(Stored data)
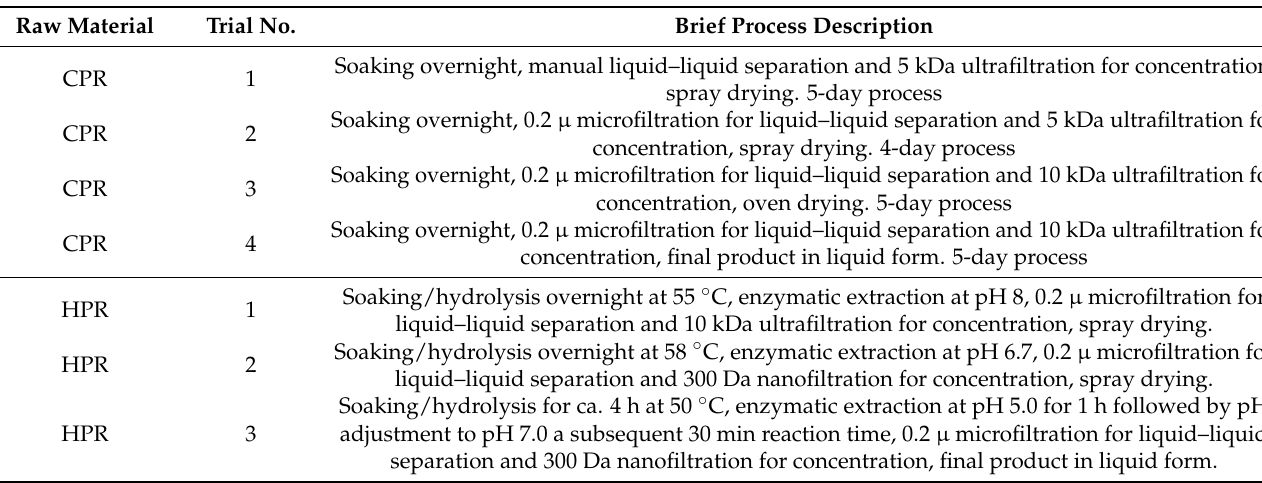
Table 4. The description of different processing parameters that were tested. Raw Material Trial No.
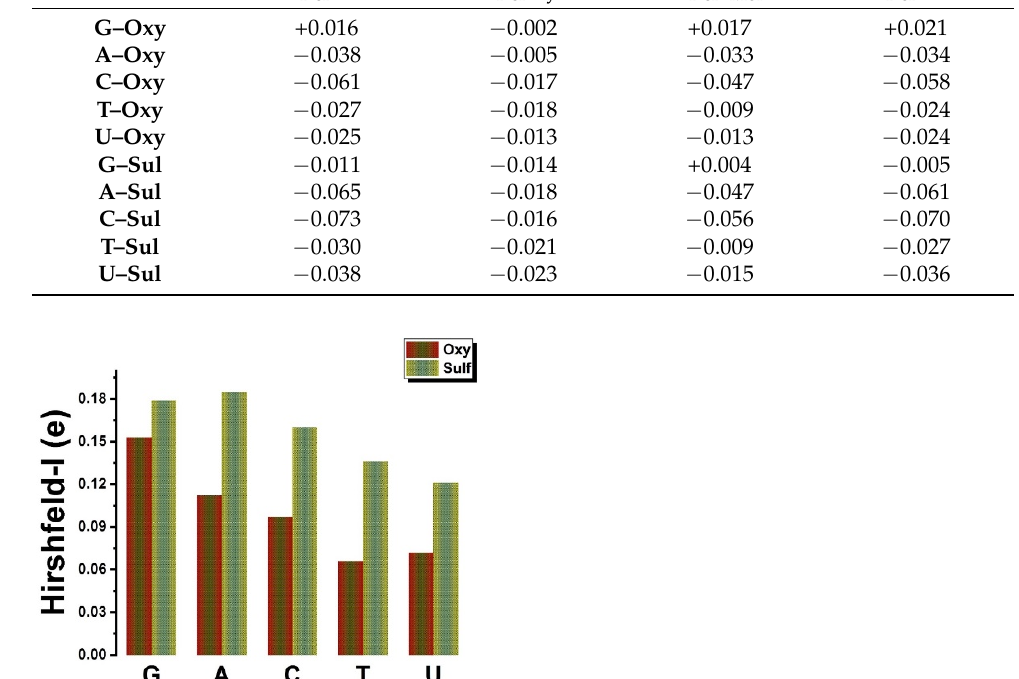
Table 2. The deformation energy of DNA (RNA) molecules on the Janus MoOS of both oxygen (Oxy.) and sulfur (Sul.) layers, deformation energy of total system E Def–Tot , monolayer surface facets E Def–Lyr , nucleobases molecule E Def–Mol , and covalently energy E Def–Cov (All in eV), respectively. Ads. State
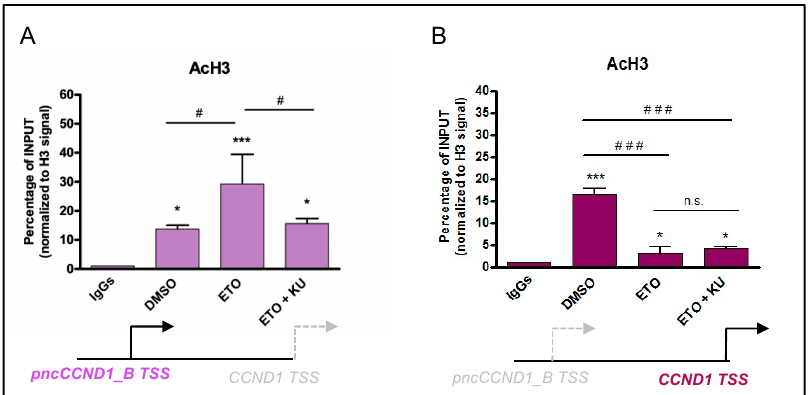
CCND1 TSS pncCCND1_B TSS Figure 5. Histone acetylation of CCND1 promoter upon etoposide treatment. Histone acetylation was evaluated by ChIP analysis upon DMSO (vehicle), 5 µM etoposide (ETO), or etoposide with pre-treatment of 10 µM of KU 55933 (ETO + KU). The acetylated status of the promoter was meas- ured by qPCR analysis at the pncCCND1_B promoter (upstream region, ( A )) and at a downstream region ( B ), close to transcription start site (TSS) of the CCND1 gene. p -value was evaluated by ANOVA with Bonferroni correction (*, # < 0.05, ***, ### < 0.005, n.s. >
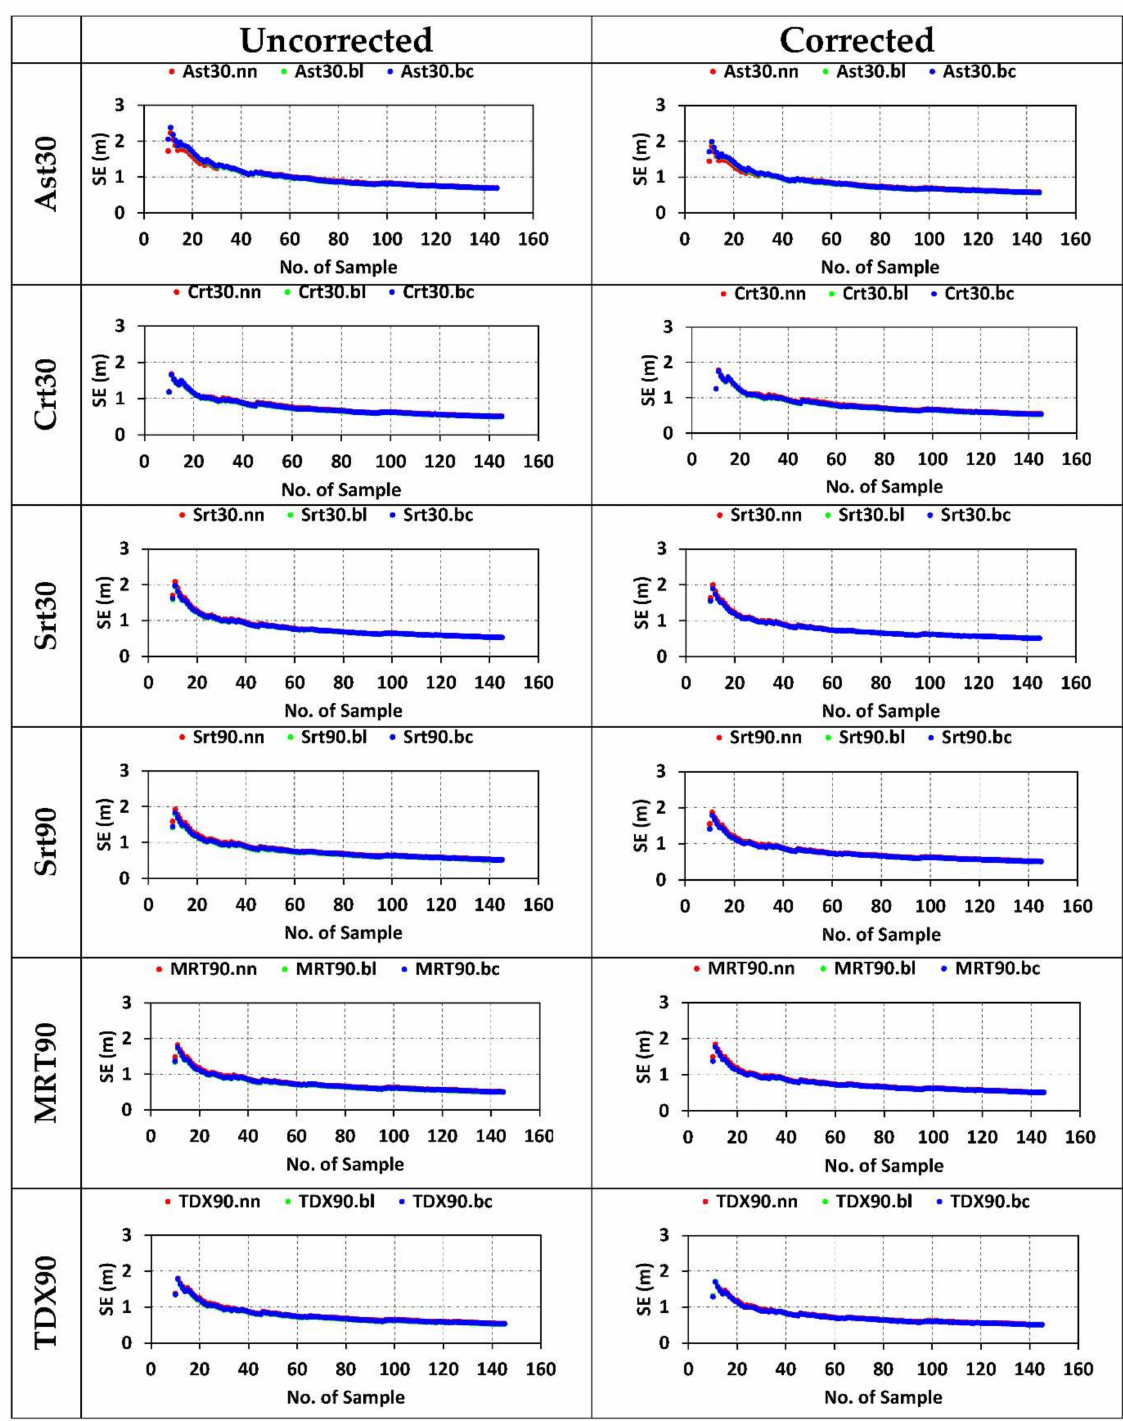
Figure 7. The variation in the calculated values of standard error (SE) with increasing number of GCPs (randomly selected) exhibit substantial drop in the SE up to approximately 40–60 GCPs (Ast30, Srt30, Srt90, Crt30) and, thereafter, remains nearly invariable (for 60–145 no. of GCPs). There is a minor change in SE for corrected space-borne elevation datasets. The nn, bl, and bc refer to the interpolation methods. (Ast30 = ASTER GDEM V3, Crt30 = CartoDEM v3.R1, Srt30 = SRTM.v3, Srt90 = SRTM.v4.1, MRT90 = MERIT DEM, TDX90 = TanDEM-X 90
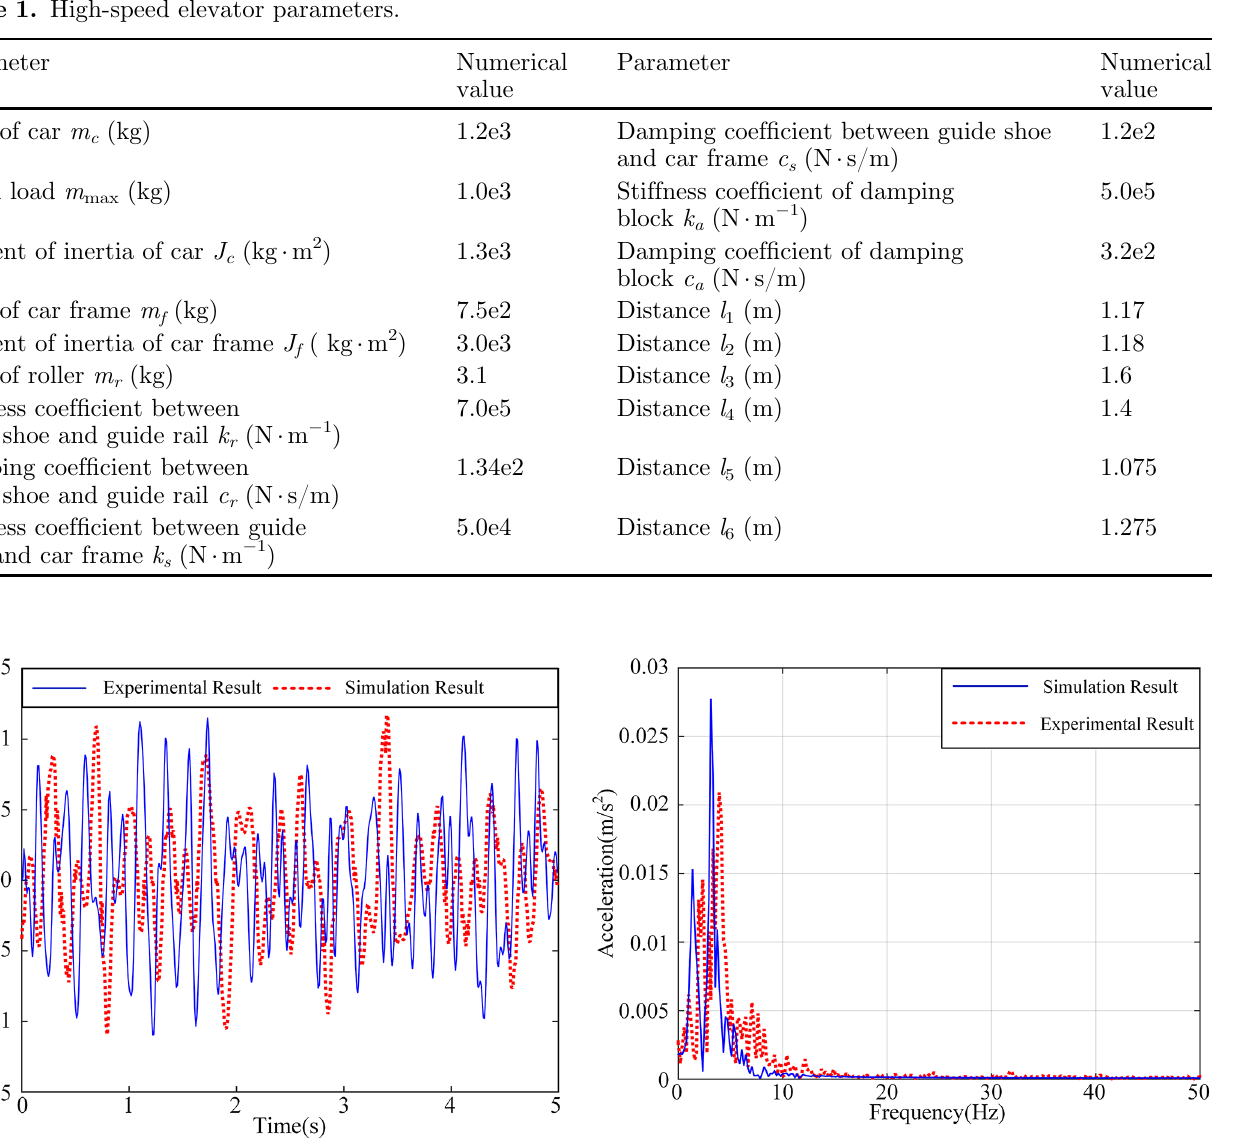
Fig. 12. Frequency-domain diagram contrasting the actual acceleration and the simulated acceleration of the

__WORK REQUEST__
Out of the entries, report each line that contains the word "Figure".

__TASK RESPONSE__
CCND1 TSS pncCCND1_B TSS Figure 5. Histone acetylation of CCND1 promoter upon etoposide treatment. Histone acetylation was evaluated by ChIP analysis upon DMSO (vehicle), 5 µM etoposide (ETO), or etoposide with pre-treatment of 10 µM of KU 55933 (ETO + KU). The acetylated status of the promoter was meas- ured by qPCR analysis at the pncCCND1_B promoter (upstream region, ( A )) and at a downstream region ( B ), close to transcription start site (TSS) of the CCND1 gene. p -value was evaluated by ANOVA with Bonferroni correction (*, # < 0.05, ***, ### < 0.005, n.s. >
Figure 7. The variation in the calculated values of standard error (SE) with increasing number of GCPs (randomly selected) exhibit substantial drop in the SE up to approximately 40–60 GCPs (Ast30, Srt30, Srt90, Crt30) and, thereafter, remains nearly invariable (for 60–145 no. of GCPs). There is a minor change in SE for corrected space-borne elevation datasets. The nn, bl, and bc refer to the interpolation methods. (Ast30 = ASTER GDEM V3, Crt30 = CartoDEM v3.R1, Srt30 = SRTM.v3, Srt90 = SRTM.v4.1, MRT90 = MERIT DEM, TDX90 = TanDEM-X 90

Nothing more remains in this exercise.